Saturday, December 17, 2005
I Woz Ere
Our central heating is run on 'fioul'. The tanker driver that delivers the 'fioul' gives us a large colour calender around Christmas time to thank us for our loyalty. The calender normally features scenes of France, and this year's is no exception. It is called: 'Paysages de France'. This evening I got it out of the cardboard wrapper and hung it on the wall, then stood back and admired the scene of Paris on the cover.
It didn't take me long to notice something rather disturbing about this scene looking down a Montparnasse sidestreet to the glittering lights of Paris below. The large white wall of one of the prominent buildings in the photograph had been tagged by a graffiti artist in large black indelible letters. So is that it then? Is it no longer possible to take an atmospheric photograph of Paris without some hip-hopper getting there first and signing it for you?
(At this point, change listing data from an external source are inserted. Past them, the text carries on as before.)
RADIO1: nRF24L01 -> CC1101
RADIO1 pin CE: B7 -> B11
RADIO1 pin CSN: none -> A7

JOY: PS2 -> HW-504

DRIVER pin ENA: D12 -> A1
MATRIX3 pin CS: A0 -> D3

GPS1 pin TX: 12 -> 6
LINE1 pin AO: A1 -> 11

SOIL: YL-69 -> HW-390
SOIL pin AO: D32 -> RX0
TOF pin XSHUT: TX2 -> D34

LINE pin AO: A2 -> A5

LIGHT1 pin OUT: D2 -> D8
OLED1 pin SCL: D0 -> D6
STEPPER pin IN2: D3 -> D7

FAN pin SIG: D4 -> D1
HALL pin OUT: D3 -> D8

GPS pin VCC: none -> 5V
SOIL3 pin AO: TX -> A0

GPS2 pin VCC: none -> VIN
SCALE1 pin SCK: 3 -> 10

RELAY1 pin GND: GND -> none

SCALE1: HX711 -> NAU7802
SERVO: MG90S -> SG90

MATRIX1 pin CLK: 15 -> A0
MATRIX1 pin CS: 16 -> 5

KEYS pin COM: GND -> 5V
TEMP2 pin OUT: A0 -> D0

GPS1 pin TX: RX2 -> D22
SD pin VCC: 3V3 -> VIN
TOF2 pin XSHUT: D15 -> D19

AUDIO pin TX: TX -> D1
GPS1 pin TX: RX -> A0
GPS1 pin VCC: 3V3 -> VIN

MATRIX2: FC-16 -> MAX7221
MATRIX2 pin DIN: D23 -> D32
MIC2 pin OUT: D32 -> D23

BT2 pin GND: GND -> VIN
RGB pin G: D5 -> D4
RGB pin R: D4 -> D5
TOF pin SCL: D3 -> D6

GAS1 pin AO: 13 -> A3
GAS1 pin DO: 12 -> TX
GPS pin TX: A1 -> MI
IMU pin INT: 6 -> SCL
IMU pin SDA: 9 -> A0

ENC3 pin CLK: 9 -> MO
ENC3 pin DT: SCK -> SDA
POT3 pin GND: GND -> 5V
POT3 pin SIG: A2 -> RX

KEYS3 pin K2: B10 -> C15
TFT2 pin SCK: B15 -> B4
On the other hand, I guess you might point to the advertising hoardings everywhere and I'd have to agree that if a large corporation has the right to express themselves on the side of a building (just because they can afford to), then why shouldn't a youth with a spray can and something to say (even if he can't afford to pay for space). Even better if the graffiti is as intelligent as the celebrated Miss Tic's.
I mentioned before that Parisians have been fighting back against advertisers and corporations by spraying their replies onto advertising hoardings. A week or so ago, three protestors did a non-covert defacement of a new set of adverts which feature an old lady diving for the crotch of a young man in a yellow leotard who appears to be trying to flee her advances. As you can imagine, it is a sort of brain poison. The protesters with spray cans were backed by fifty or so vociferous supporters. The idea was that the sprayers would be arrested and thereby raise more media attention. The police, however, having grown so used to graffiti on the streets of Paris, simply let them go, even though the protestors waved their identity cards at them.